In hospitals, she says, it usually takes around 30 minutes “from decision to incision” in an emergency—the same amount of time that it takes to get to a hospital from home in most places in the country, she says.

And if midwives are in good standing at a hospital (a common occurrence, she says), she can very quickly get back-up transportation. Midwives who are trained in national certification processes recognize disasters quickly aren’t going to put anyone at unnecessary risk. “Midwives screen the mothers,” she says. “If someone comes in with a medical condition that is a problem, the midwife will say that home is not the best place to give birth.”

Hodges says that routine medical intervention—like artificial induction and epidurals—in hospitals can actually lead to more danger, such as sudden fetal distress, uterine rupture or umbilical cord prolapse.

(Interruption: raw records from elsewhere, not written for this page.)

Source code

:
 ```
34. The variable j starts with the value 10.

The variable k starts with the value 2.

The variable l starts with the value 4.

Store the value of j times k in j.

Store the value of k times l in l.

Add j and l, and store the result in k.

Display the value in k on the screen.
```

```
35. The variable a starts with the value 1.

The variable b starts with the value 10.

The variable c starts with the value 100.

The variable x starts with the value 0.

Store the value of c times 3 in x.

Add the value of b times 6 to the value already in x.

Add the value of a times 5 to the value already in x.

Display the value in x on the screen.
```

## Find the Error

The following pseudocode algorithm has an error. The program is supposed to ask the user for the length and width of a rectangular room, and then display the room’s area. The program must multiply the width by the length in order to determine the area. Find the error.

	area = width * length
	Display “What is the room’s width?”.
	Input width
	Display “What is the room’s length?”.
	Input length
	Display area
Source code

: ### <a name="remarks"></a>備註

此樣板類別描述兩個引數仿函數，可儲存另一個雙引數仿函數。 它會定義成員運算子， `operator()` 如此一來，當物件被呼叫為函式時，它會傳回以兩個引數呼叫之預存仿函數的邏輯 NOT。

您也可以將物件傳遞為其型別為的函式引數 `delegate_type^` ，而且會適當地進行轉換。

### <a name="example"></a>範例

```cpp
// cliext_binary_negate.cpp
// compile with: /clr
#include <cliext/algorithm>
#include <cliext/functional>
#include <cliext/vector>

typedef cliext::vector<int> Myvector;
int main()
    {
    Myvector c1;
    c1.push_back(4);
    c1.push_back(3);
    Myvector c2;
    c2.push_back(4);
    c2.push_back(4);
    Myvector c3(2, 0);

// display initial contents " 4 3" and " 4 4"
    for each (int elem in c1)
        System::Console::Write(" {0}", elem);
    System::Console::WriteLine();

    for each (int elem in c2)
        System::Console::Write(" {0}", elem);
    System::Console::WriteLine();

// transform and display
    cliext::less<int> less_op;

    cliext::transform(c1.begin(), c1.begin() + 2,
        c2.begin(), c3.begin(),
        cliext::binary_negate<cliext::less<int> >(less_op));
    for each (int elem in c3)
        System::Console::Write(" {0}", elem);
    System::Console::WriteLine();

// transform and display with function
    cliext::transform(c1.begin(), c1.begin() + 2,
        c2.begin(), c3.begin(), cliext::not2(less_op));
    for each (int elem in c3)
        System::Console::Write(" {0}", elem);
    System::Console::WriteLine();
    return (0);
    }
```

“Obstetricians will say, ‘everything can look good but can be a disaster in seconds,’” she says. “Obstetricians have not seen normal birth…obstetricians today for the most part have never seen a normal birth. They’ve seen women on drugs, and their experience in seeing disasters is in mothers confined and on drugs…it’s not because birth is intrinsically dangerous for lots of women, it’s because women are suffering complications from drugs.”

And that aforementioned University of Texas study? Since it hasn’t been peer-reviewed or published, it’s hard to know anything other than the fact that researchers haven’t proven a causal effect, says Hodges. When a baby dies during birth, it is “a rare event,” she says, and you’d need huge numbers to even detect it. (To read Hodges’ remarks on a similar study performed in Washington State that found babies born at home more likely to die, read here.)

“I think many obstetricians truly believe that birth outside the hospital is dangerous because they’ve been taught that,” she says.

But Tracy says that doctors only have their patients’ best interests at heart.

“Patients have stopped trusting doctors, but we have a lot of training and read the literature,” she says. “One of the most discouraging things for obstetricians is that it’s become an issue of women’s choice and empowerment, with the implication that doctors are against that, which is the farthest thing from the truth.”